How carbon heals the soil
Carbon is one of earth’s most common elements and is vital to healthy soils.
Unlike other necessary crop elements, though, you can neither spray nor spread it onto your fields. And there’s no carbon credit from previous crops, like you can take with soybeans.
So how do you build carbon into your soils?

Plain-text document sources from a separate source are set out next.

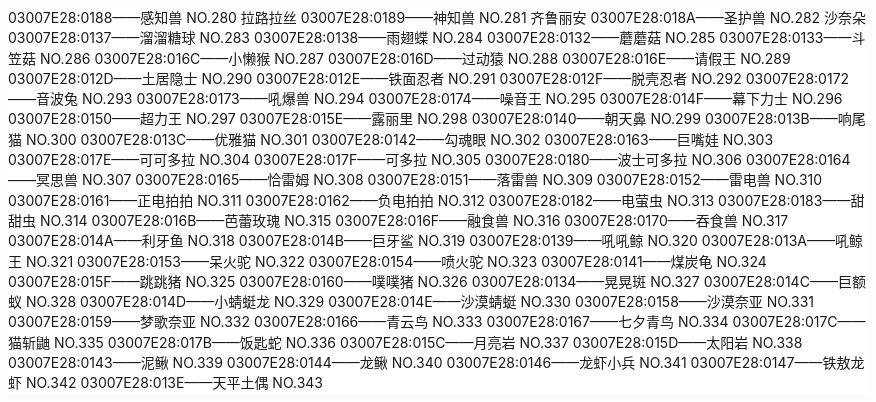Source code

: 03007E28:0188——感知兽 NO.280 拉路拉丝
03007E28:0189——神知兽 NO.281 齐鲁丽安
03007E28:018A——圣护兽 NO.282 沙奈朵
03007E28:0137——溜溜糖球 NO.283
03007E28:0138——雨翅蝶 NO.284
03007E28:0132——蘑蘑菇 NO.285
03007E28:0133——斗笠菇 NO.286
03007E28:016C——小懒猴 NO.287
03007E28:016D——过动猿 NO.288
03007E28:016E——请假王 NO.289
03007E28:012D——土居隐士 NO.290
03007E28:012E——铁面忍者 NO.291
03007E28:012F——脱壳忍者 NO.292
03007E28:0172——音波兔 NO.293
03007E28:0173——吼爆兽 NO.294
03007E28:0174——噪音王 NO.295
03007E28:014F——幕下力士 NO.296
03007E28:0150——超力王 NO.297
03007E28:015E——露丽里 NO.298
03007E28:0140——朝天鼻 NO.299
03007E28:013B——响尾猫 NO.300
03007E28:013C——优雅猫 NO.301
03007E28:0142——勾魂眼 NO.302
03007E28:0163——巨嘴娃 NO.303
03007E28:017E——可可多拉 NO.304
03007E28:017F——可多拉 NO.305
03007E28:0180——波士可多拉 NO.306
03007E28:0164——冥思兽 NO.307
03007E28:0165——恰雷姆 NO.308
03007E28:0151——落雷兽 NO.309
03007E28:0152——雷电兽 NO.310
03007E28:0161——正电拍拍 NO.311
03007E28:0162——负电拍拍 NO.312
03007E28:0182——电萤虫 NO.313
03007E28:0183——甜甜虫 NO.314
03007E28:016B——芭蕾玫瑰 NO.315
03007E28:016F——融食兽 NO.316
03007E28:0170——吞食兽 NO.317
03007E28:014A——利牙鱼 NO.318
03007E28:014B——巨牙鲨 NO.319
03007E28:0139——吼吼鲸 NO.320
03007E28:013A——吼鲸王 NO.321
03007E28:0153——呆火驼 NO.322
03007E28:0154——喷火驼 NO.323
03007E28:0141——煤炭龟 NO.324
03007E28:015F——跳跳猪 NO.325
03007E28:0160——噗噗猪 NO.326
03007E28:0134——晃晃斑 NO.327
03007E28:014C——巨额蚁 NO.328
03007E28:014D——小蜻蜓龙 NO.329
03007E28:014E——沙漠蜻蜓 NO.330
03007E28:0158——沙漠奈亚 NO.331
03007E28:0159——梦歌奈亚 NO.332
03007E28:0166——青云鸟 NO.333
03007E28:0167——七夕青鸟 NO.334
03007E28:017C——猫斩鼬 NO.335
03007E28:017B——饭匙蛇 NO.336
03007E28:015C——月亮岩 NO.337
03007E28:015D——太阳岩 NO.338
03007E28:0143——泥鳅 NO.339
03007E28:0144——龙鳅 NO.340
03007E28:0146——龙虾小兵 NO.341
03007E28:0147——铁敖龙虾 NO.342
03007E28:013E——天平土偶 NO.343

Caley Gasch, soil scientist at North Dakota State University, says building and preserving soil carbon can be done by:
- Reducing tillage
- Adding cover crops and living roots
- Intensifying crop rotation
- Implementing grazing
By themselves, each of these tactics will build soil carbon. But combining any or all of them is the quickest way to make it happen, she says.
Why Carbon Matters
Increasing soil carbon has a cascade of positive effects to your soils, says Mark Liebig, research soil scientist at USDA’s Agriculture Research Service in Mandan, North Dakota.
Soils with high carbon levels are resilient to weather extremes because they have increased aggregate stability, which enable soil to retain water and nutrients.
Of all the elements that make up soil organic matter, carbon represents about half. It is the lifeblood of productive soils, Gasch and Liebig agree.
Carbon supports the microbial activity necessary for:
- Nutrient cycling
- Water-holding capacity
- Infiltration capacity
“Plus, carbon offers a lot of other physical and chemical benefits we like to see in a healthy and productive soil,” Gasch says.
Pumps and Pipes
Plants are key to the carbon cycle, Gasch adds.
Think of plants as a pipeline through which carbon dioxide is captured from the atmosphere, converted into sugar that is turned into cellulose and carbohydrates, then pumped below ground into roots.
Carbon is simply the stuff that returns to the soil, such as residue, roots, and root exudates. When soil is disturbed – such as with tillage, or land clearing – carbon dioxide is released into the atmosphere.
Farmland has great capacity to be a carbon sink or storehouse of carbon that is taken from the atmosphere.
Unfortunately, the removal of perennial grasslands, deforestation, and urban development is diminishing the carbon sink, Liebig says.
Undisturbed soil contains twice as much soil organic matter as land that’s been cultivated for a century, says Ray Weil, University of Maryland soil scientist.